Redaction for Legal and E-Discovery: Privilege, Rule 9037, and the In-House Counsel's Pipeline
Legal work has more redaction in it than almost any other industry — and far less automation than the volume justifies. Court filings get hand-redacted by paralegals with black markers. Discovery productions get scrubbed in Relativity by associates billing $400/hour to draw rectangles over names. M&A due diligence rooms get sanitized one document at a time. The result is a category that spends enormous sums on a problem that's largely solvable with software.
This post is the third in our vertical series — after the HIPAA Safe Harbor blueprint and the financial-services breakdown.
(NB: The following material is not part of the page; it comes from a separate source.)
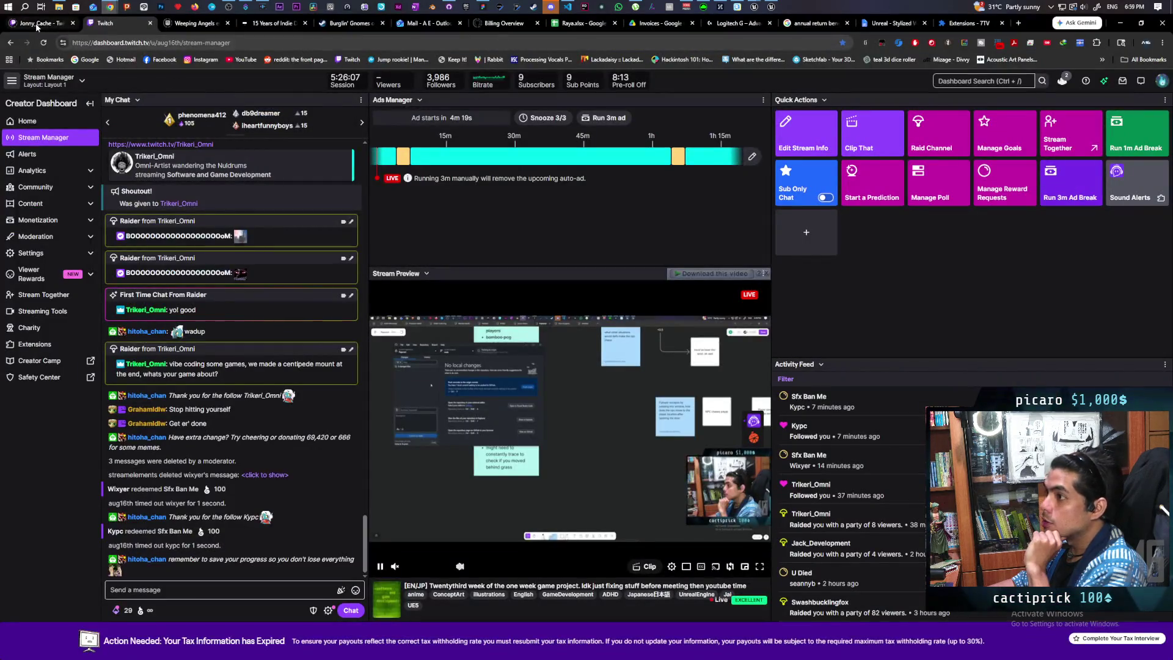
Open the Software and Game Development category from the channel page's expanded followed-channels sidebar.
{"action": "left_click", "coordinate": [37, 23]}
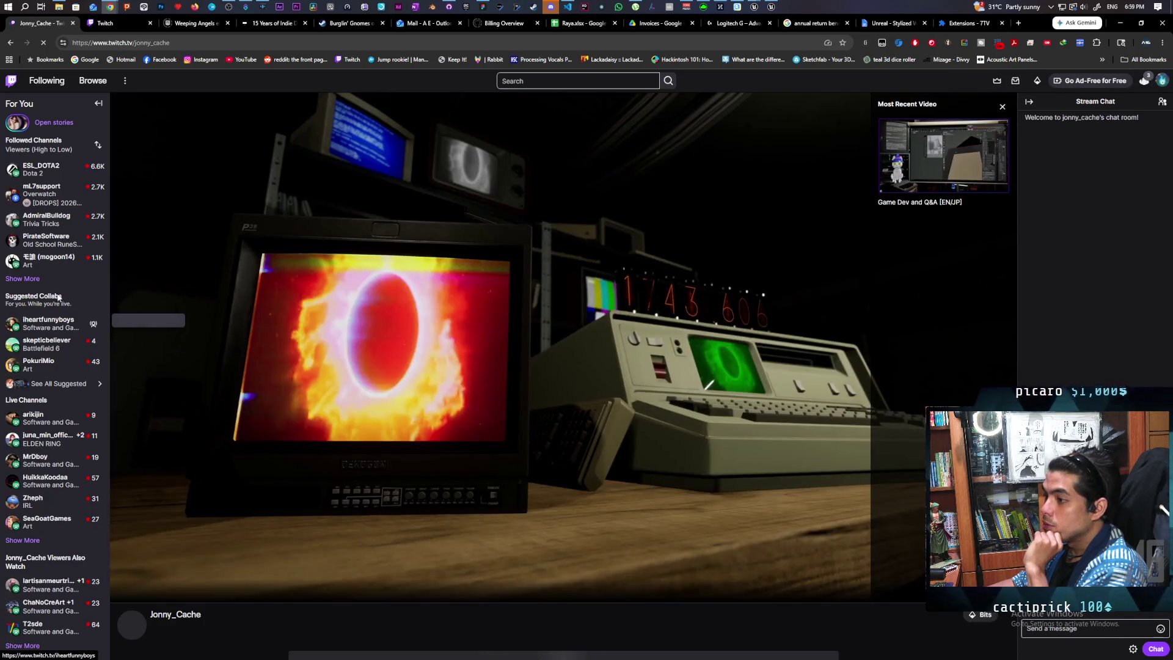
{"action": "left_click", "coordinate": [27, 279]}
The legal context maps cleanly onto the same architectural patterns: identify what's sensitive, transform it consistently, audit the result. The specifics differ in three ways — the regulatory framework, the entity set, and the consequence of getting it wrong.
The legal redaction landscape
Four contexts dominate where redaction matters in legal work:
- Court filings. Most directly, FRCP Rule 5.2 and the parallel Bankruptcy Rule 9037 mandate redaction of specific identifiers (SSNs to last four, financial account numbers, birthdates to year only, minors' names to initials) before filing. State-court rules generally mirror this.
- E-discovery production. Under FRCP 26(b) and 34, parties produce documents responsive to discovery requests. Anything privileged or protected has to be withheld or redacted, and a privilege log has to justify each withholding. ESI production multiplies the volume; modern matters routinely involve millions of documents.
- Privilege review. Attorney-client and work-product privilege protections require redacting privileged content before disclosure. Inadvertent waiver is a real risk; FRE 502 provides a clawback safety net but doesn't excuse the original lapse.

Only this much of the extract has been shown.